Wow, that’s a total deal breaker to me. Using git may require a complex mental model, but at least it’s not doing anything I didn’t ask for.

Diggsey 11 hours ago | parent | next [-]

You would have had to run `jj edit` in order for this to happen, so I think it's a stretch to say you didn't ask for the edit?

This is the main difference though: in git files can be `staged`, `unstaged` or `committed`, so at any one time there are 3 entire snapshots of the repo "active".

In `jj` there is only one kind of snapshot (a change) and only one is "active" (the current working directory). When you make changes to the working directory you are modifying that "change".

As others have mentioned, the equivalent to `git checkout` would be `jj new`, which ensures a new empty change exists above the one you are checking out, so that any changes you make go into that new change rather than affecting the existing one.

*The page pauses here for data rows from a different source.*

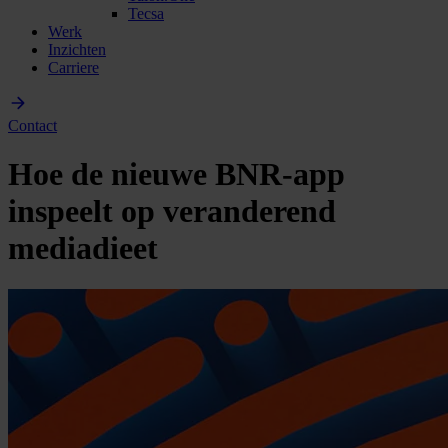
Tecsa
Werk
Inzichten
Carriere
Contact
Hoe de nieuwe BNR-app
inspeelt op veranderend
mediadieet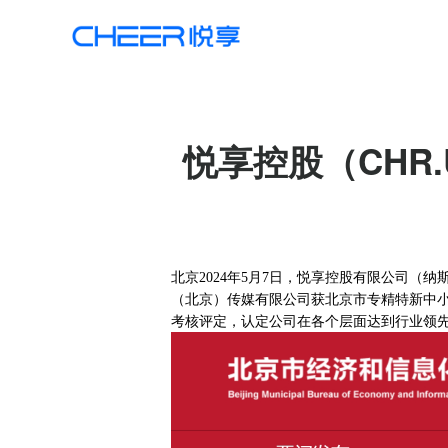
悦享控股（CHR
北京
202
4
年
5
月
7
日，悦享控股有限公司（纳
（北京）
传媒
有限公司获北京市专精特新中
考核
评定
，
认定公司在
各个层面达到行业领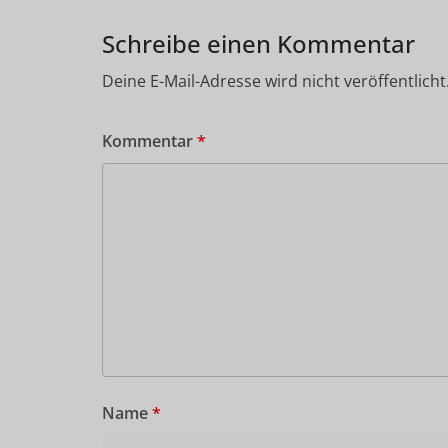
Schreibe einen Kommentar
Deine E-Mail-Adresse wird nicht veröffentlicht
Kommentar
*
Name
*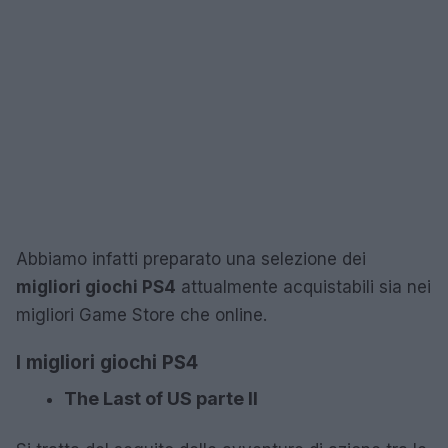
Abbiamo infatti preparato una selezione dei
migliori giochi PS4
attualmente acquistabili sia nei
migliori Game Store che online.
I migliori giochi PS4
The Last of US parte II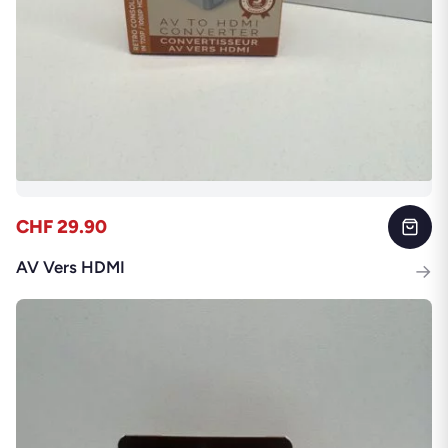
CHF 29.90
AV Vers HDMI
→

jdkoeck 2 hours ago | parent [-]

Thanks for the explanation! I wish I could edit my comment to reflect the truth.

saghm 9 hours ago | parent | prev | next [-]

Using `jj edit` will edit a commit you specify, and `jj new` will make a new empty commit after the one you specify. These work exactly the same whether you specify a commit by branch or by the hash. I'd argue that you're getting exactly what you ask for with these commands, and by comparison, what "checkout" is asking for is much less obvious (and depends on context). We've just internalized the bad behavior of git for so long that it's become normalized.

stouset 8 hours ago | parent | prev | next [-]

`jj edit` is quite literally asking for that.

GP is holding it wrong. If you don’t want to edit a commit, don’t ask to edit it. Use `jj new`.